Per-instance keypoint data:
########################################

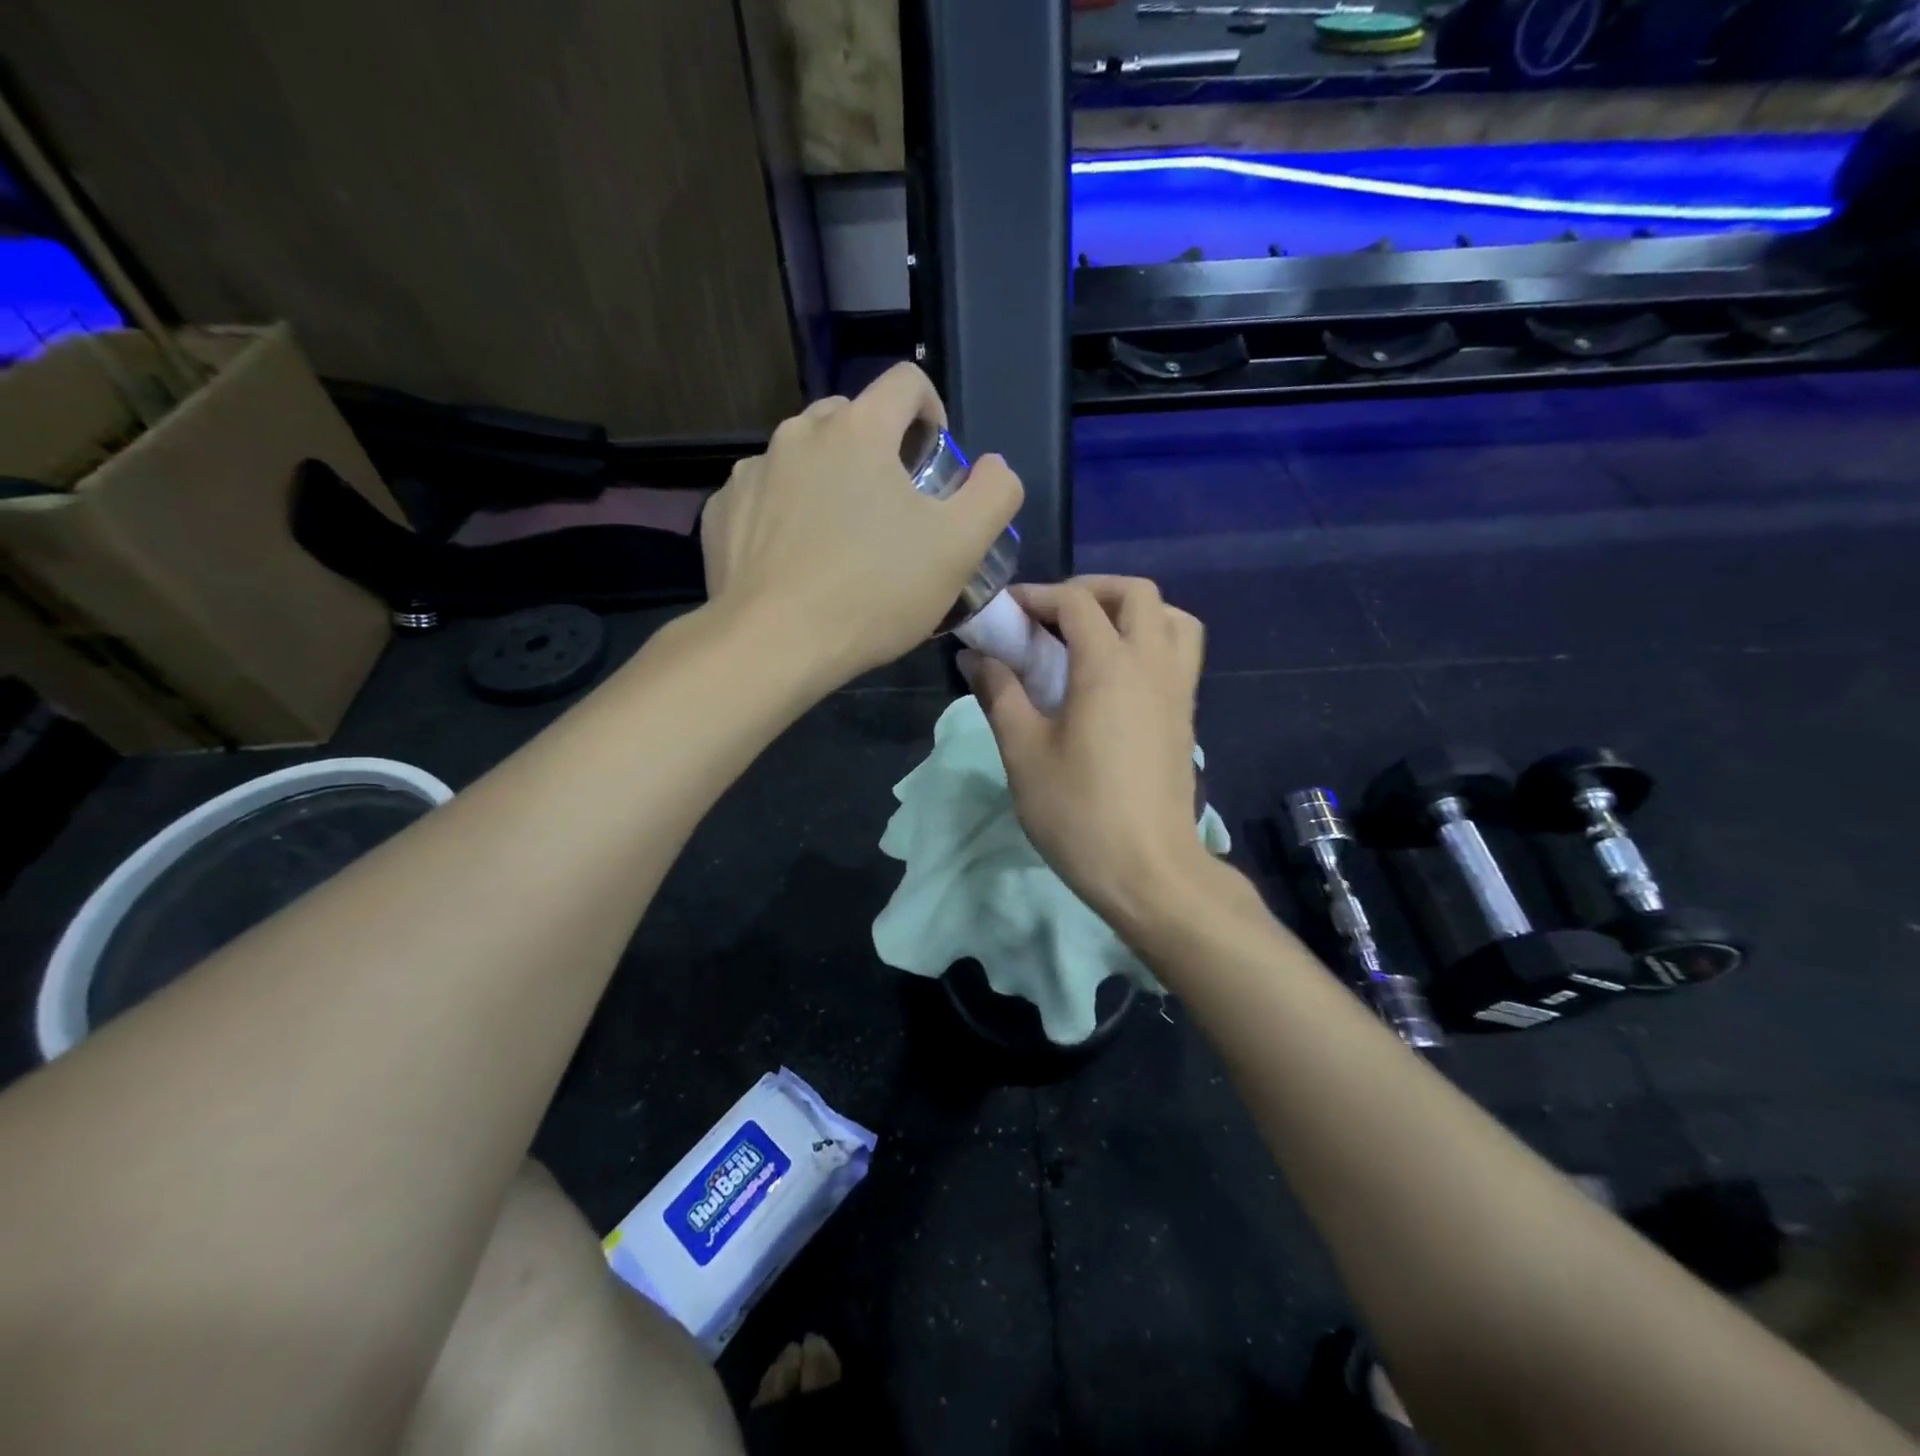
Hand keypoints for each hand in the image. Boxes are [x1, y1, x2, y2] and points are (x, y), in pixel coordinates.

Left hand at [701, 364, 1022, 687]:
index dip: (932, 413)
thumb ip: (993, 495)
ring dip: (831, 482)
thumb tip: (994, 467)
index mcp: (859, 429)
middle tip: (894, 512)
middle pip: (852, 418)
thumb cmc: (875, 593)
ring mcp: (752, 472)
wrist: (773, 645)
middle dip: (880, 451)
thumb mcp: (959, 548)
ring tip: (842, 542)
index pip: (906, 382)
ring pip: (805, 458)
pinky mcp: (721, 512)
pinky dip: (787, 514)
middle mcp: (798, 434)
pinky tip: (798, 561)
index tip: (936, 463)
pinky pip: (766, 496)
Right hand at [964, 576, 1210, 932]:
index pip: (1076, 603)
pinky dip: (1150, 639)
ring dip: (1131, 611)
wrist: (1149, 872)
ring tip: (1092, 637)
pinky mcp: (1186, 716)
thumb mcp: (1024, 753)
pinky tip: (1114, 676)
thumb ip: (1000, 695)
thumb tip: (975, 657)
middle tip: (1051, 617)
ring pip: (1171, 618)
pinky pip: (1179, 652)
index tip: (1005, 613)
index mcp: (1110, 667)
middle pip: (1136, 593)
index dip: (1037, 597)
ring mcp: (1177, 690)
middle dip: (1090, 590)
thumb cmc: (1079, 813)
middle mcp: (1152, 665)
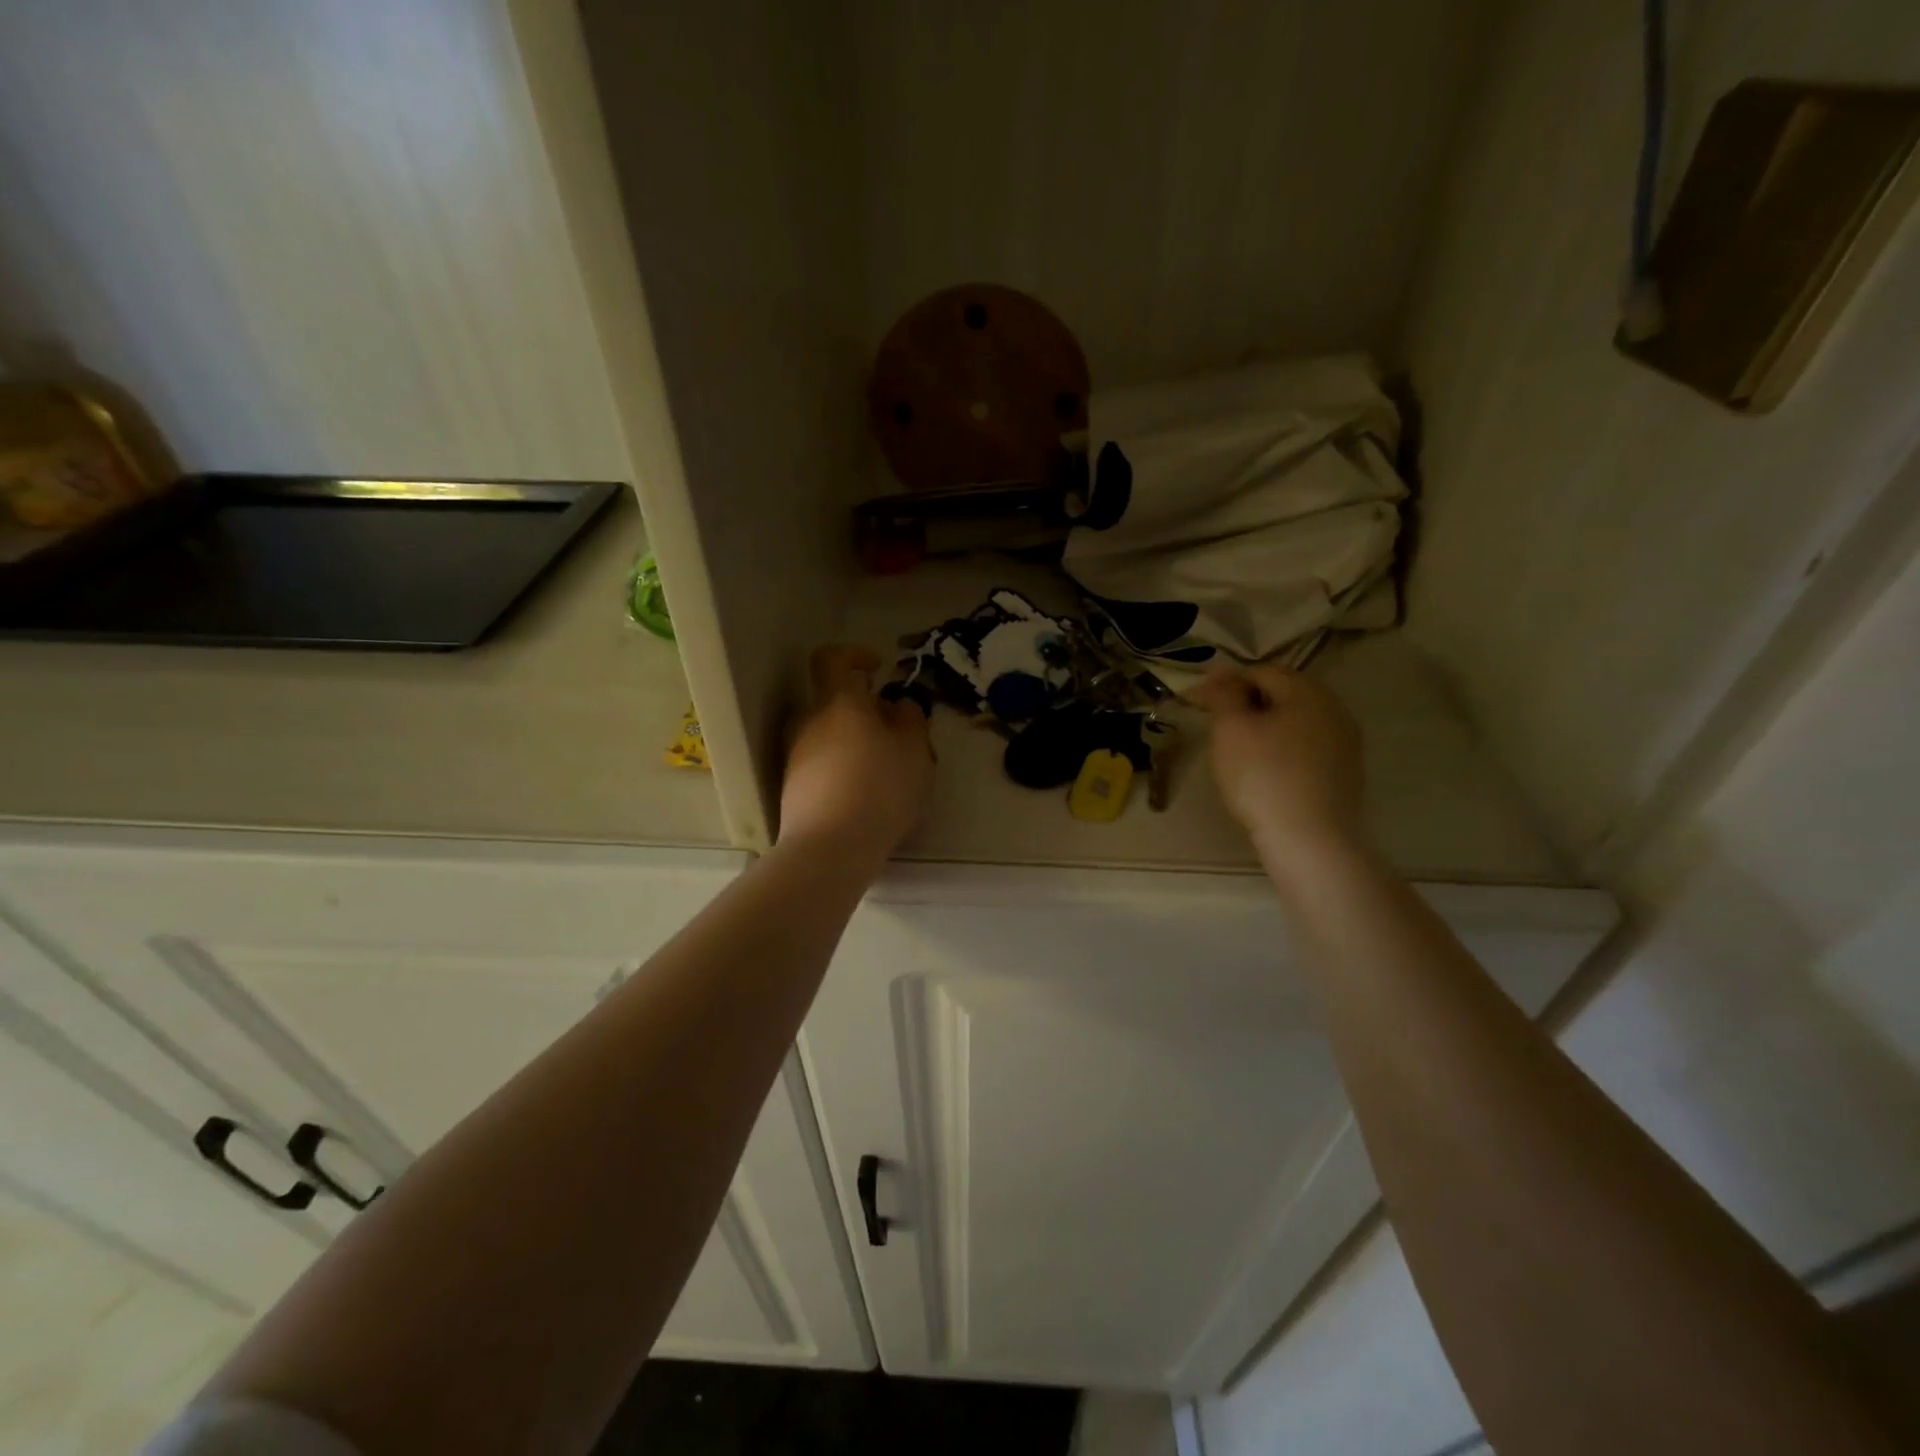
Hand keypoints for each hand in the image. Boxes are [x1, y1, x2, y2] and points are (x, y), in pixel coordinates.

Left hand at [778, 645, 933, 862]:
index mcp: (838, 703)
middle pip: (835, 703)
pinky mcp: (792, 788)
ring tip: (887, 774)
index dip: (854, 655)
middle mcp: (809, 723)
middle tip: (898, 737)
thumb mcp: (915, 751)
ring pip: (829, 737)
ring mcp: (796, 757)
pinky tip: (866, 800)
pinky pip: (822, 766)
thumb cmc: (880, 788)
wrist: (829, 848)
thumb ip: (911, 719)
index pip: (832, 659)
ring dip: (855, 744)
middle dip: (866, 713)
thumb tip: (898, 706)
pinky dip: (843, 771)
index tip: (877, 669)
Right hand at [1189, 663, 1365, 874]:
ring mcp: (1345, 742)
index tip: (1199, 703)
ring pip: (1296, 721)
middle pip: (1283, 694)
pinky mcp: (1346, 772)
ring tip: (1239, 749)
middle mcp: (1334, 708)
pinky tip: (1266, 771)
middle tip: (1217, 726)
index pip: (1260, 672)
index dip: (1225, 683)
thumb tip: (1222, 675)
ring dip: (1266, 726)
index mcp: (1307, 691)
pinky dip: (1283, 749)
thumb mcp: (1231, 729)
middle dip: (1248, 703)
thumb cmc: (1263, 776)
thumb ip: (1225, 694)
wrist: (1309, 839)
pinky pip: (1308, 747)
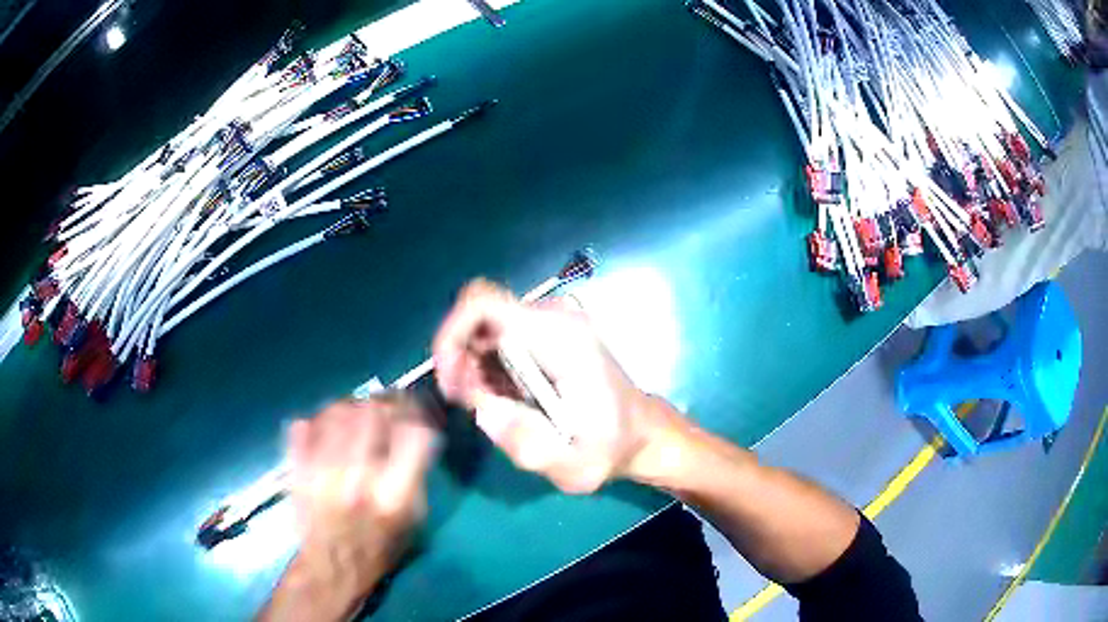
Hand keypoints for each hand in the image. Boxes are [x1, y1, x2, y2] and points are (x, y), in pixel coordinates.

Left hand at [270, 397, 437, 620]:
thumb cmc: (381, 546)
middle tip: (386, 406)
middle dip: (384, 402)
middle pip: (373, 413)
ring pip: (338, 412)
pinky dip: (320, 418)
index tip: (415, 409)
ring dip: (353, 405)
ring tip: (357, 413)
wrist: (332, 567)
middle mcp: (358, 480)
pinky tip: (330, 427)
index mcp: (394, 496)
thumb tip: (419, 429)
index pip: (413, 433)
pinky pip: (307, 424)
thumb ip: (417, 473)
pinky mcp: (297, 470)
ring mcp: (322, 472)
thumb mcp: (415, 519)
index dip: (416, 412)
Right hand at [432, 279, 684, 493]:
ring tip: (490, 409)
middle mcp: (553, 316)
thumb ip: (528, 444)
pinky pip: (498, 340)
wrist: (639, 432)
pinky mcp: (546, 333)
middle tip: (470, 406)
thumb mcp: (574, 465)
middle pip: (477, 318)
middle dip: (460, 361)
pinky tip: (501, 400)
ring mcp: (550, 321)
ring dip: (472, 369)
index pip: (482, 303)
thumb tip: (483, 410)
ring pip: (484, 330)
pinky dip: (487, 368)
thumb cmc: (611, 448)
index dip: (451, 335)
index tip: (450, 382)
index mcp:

########################################

> [ASSIGNED TASK]:
Only the count is wanted. Count the lines of the data above that include the string "wrist".

> [FINISHED EXERCISE]:
6